*ASSIGNED TASK:*
Could you copy the records below exactly, leaving out any pictures they include?

==== PROVIDED DATA ====

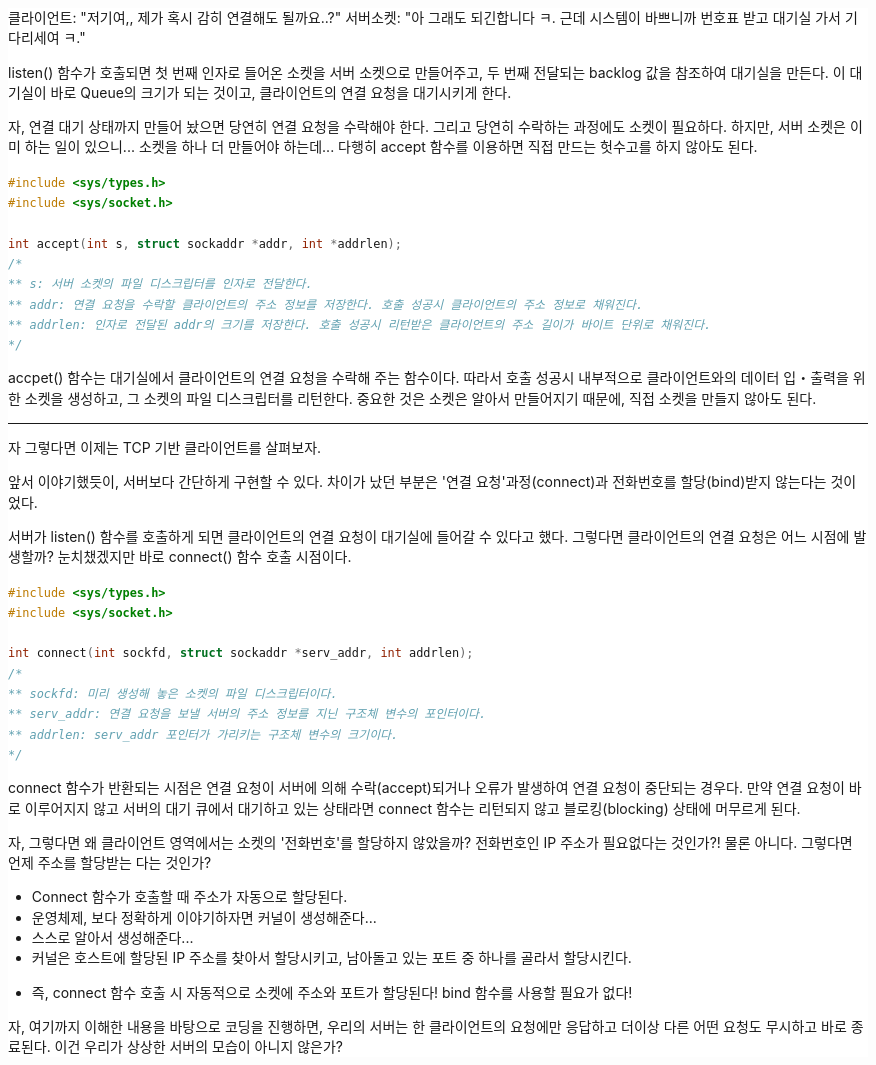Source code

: 클라이언트: "저기여,, 제가 혹시 감히 연결해도 될까요..?"
서버소켓: "아 그래도 되긴합니다 ㅋ. 근데 시스템이 바쁘니까 번호표 받고 대기실 가서 기다리세여 ㅋ."

listen() 함수가 호출되면 첫 번째 인자로 들어온 소켓을 서버 소켓으로 만들어주고, 두 번째 전달되는 backlog 값을 참조하여 대기실을 만든다. 이 대기실이 바로 Queue의 크기가 되는 것이고, 클라이언트의 연결 요청을 대기시키게 한다.

자, 연결 대기 상태까지 만들어 놨으면 당연히 연결 요청을 수락해야 한다. 그리고 당연히 수락하는 과정에도 소켓이 필요하다. 하지만, 서버 소켓은 이미 하는 일이 있으니... 소켓을 하나 더 만들어야 하는데... 다행히 accept 함수를 이용하면 직접 만드는 헛수고를 하지 않아도 된다.

```C
#include <sys/types.h>
#include <sys/socket.h>

int accept(int s, struct sockaddr *addr, int *addrlen);
/*
** s: 서버 소켓의 파일 디스크립터를 인자로 전달한다.
** addr: 연결 요청을 수락할 클라이언트의 주소 정보를 저장한다. 호출 성공시 클라이언트의 주소 정보로 채워진다.
** addrlen: 인자로 전달된 addr의 크기를 저장한다. 호출 성공시 리턴받은 클라이언트의 주소 길이가 바이트 단위로 채워진다.
*/
```

accpet() 함수는 대기실에서 클라이언트의 연결 요청을 수락해 주는 함수이다. 따라서 호출 성공시 내부적으로 클라이언트와의 데이터 입・출력을 위한 소켓을 생성하고, 그 소켓의 파일 디스크립터를 리턴한다. 중요한 것은 소켓은 알아서 만들어지기 때문에, 직접 소켓을 만들지 않아도 된다.

---

자 그렇다면 이제는 TCP 기반 클라이언트를 살펴보자.

앞서 이야기했듯이, 서버보다 간단하게 구현할 수 있다. 차이가 났던 부분은 '연결 요청'과정(connect)과 전화번호를 할당(bind)받지 않는다는 것이었다.

서버가 listen() 함수를 호출하게 되면 클라이언트의 연결 요청이 대기실에 들어갈 수 있다고 했다. 그렇다면 클라이언트의 연결 요청은 어느 시점에 발생할까? 눈치챘겠지만 바로 connect() 함수 호출 시점이다.

```C
#include <sys/types.h>
#include <sys/socket.h>

int connect(int sockfd, struct sockaddr *serv_addr, int addrlen);
/*
** sockfd: 미리 생성해 놓은 소켓의 파일 디스크립터이다.
** serv_addr: 연결 요청을 보낼 서버의 주소 정보를 지닌 구조체 변수의 포인터이다.
** addrlen: serv_addr 포인터가 가리키는 구조체 변수의 크기이다.
*/
```

connect 함수가 반환되는 시점은 연결 요청이 서버에 의해 수락(accept)되거나 오류가 발생하여 연결 요청이 중단되는 경우다. 만약 연결 요청이 바로 이루어지지 않고 서버의 대기 큐에서 대기하고 있는 상태라면 connect 함수는 리턴되지 않고 블로킹(blocking) 상태에 머무르게 된다.

자, 그렇다면 왜 클라이언트 영역에서는 소켓의 '전화번호'를 할당하지 않았을까? 전화번호인 IP 주소가 필요없다는 것인가?! 물론 아니다. 그렇다면 언제 주소를 할당받는 다는 것인가?
- Connect 함수가 호출할 때 주소가 자동으로 할당된다.
- 운영체제, 보다 정확하게 이야기하자면 커널이 생성해준다...
- 스스로 알아서 생성해준다...
- 커널은 호스트에 할당된 IP 주소를 찾아서 할당시키고, 남아돌고 있는 포트 중 하나를 골라서 할당시킨다.

* 즉, connect 함수 호출 시 자동적으로 소켓에 주소와 포트가 할당된다! bind 함수를 사용할 필요가 없다!

자, 여기까지 이해한 내용을 바탕으로 코딩을 진행하면, 우리의 서버는 한 클라이언트의 요청에만 응답하고 더이상 다른 어떤 요청도 무시하고 바로 종료된다. 이건 우리가 상상한 서버의 모습이 아니지 않은가?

====

*FINISHED EXERCISE:*
Source code

: 클라이언트: "저기여,, 제가 혹시 감히 연결해도 될까요..?"
서버소켓: "아 그래도 되긴합니다 ㅋ. 근데 시스템이 바쁘니까 번호표 받고 대기실 가서 기다리세여 ㅋ."

listen() 함수가 호출되면 첫 번째 인자로 들어온 소켓을 서버 소켓으로 만들어주고, 두 번째 전달되는 backlog 값을 참조하여 대기실을 만든다. 이 대기실이 바로 Queue의 크기가 되는 것이고, 클라이언트의 연결 요청을 대기시키게 한다.

자, 연결 대기 상태까지 만들어 놨으면 당연히 연결 요청을 수락해야 한다. 그리고 당연히 수락하는 과정에도 소켓이 필요하다. 하지만, 서버 소켓은 이미 하는 일이 있으니... 소켓을 하나 더 만들어야 하는데... 다행히 accept 함수를 이용하면 직접 만드는 헛수고를 하지 않아도 된다.

```C
#include <sys/types.h>
#include <sys/socket.h>

int accept(int s, struct sockaddr *addr, int *addrlen);
/*
** s: 서버 소켓의 파일 디스크립터를 인자로 전달한다.
** addr: 연결 요청을 수락할 클라이언트의 주소 정보를 저장한다. 호출 성공시 클라이언트의 주소 정보로 채워진다.
** addrlen: 인자로 전달된 addr의 크기를 저장한다. 호출 성공시 리턴받은 클라이언트의 주소 길이가 바이트 단위로 채워진다.
*/
```

accpet() 함수는 대기실에서 클라이언트의 연결 요청을 수락해 주는 함수이다. 따라서 호출 성공시 내부적으로 클라이언트와의 데이터 입・출력을 위한 소켓을 생성하고, 그 소켓의 파일 디스크립터를 리턴한다. 중요한 것은 소켓은 알아서 만들어지기 때문에, 직접 소켓을 만들지 않아도 된다.

---

자 그렇다면 이제는 TCP 기반 클라이언트를 살펴보자.

앞서 이야기했듯이, 서버보다 간단하게 구현할 수 있다. 차이가 났던 부분은 '연결 요청'과정(connect)과 전화번호를 할당(bind)받지 않는다는 것이었다.

서버가 listen() 함수를 호출하게 되면 클라이언트의 연결 요청이 대기실에 들어갈 수 있다고 했다. 그렇다면 클라이언트의 연결 요청은 어느 시점에 발생할까? 눈치챘겠지만 바로 connect() 함수 호출 시점이다.

```C
#include <sys/types.h>
#include <sys/socket.h>

int connect(int sockfd, struct sockaddr *serv_addr, int addrlen);
/*
** sockfd: 미리 생성해 놓은 소켓의 파일 디스크립터이다.
** serv_addr: 연결 요청을 보낼 서버의 주소 정보를 지닌 구조체 변수의 포인터이다.
** addrlen: serv_addr 포인터가 가리키는 구조체 변수의 크기이다.
*/
```

connect 함수가 반환되는 시점은 연결 요청이 서버에 의해 수락(accept)되거나 오류가 발생하여 연결 요청이 중단되는 경우다. 만약 연결 요청이 바로 이루어지지 않고 서버의 대기 큐에서 대기하고 있는 상태라면 connect 함수는 리턴되지 않고 블로킹(blocking) 상태에 머무르게 된다.

자, 그렇다면 왜 클라이언트 영역에서는 소켓의 '전화번호'를 할당하지 않았을까? 전화번호인 IP 주소가 필요없다는 것인가?! 물론 아니다. 그렇다면 언제 주소를 할당받는 다는 것인가?
- Connect 함수가 호출할 때 주소가 자동으로 할당된다.
- 운영체제, 보다 정확하게 이야기하자면 커널이 생성해준다...
- 스스로 알아서 생성해준다...
- 커널은 호스트에 할당된 IP 주소를 찾아서 할당시키고, 남아돌고 있는 포트 중 하나를 골라서 할당시킨다.

* 즉, connect 함수 호출 시 자동적으로 소켓에 주소와 포트가 할당된다! bind 함수를 사용할 필요가 없다!

자, 여기까지 이해한 내용을 바탕으로 코딩을 진행하면, 우리의 서버는 한 클라이언트의 요청에만 응답하고 더이상 다른 어떤 요청도 무시하고 바로 종료된다. 이건 우리가 상상한 서버의 모습이 아니지 않은가?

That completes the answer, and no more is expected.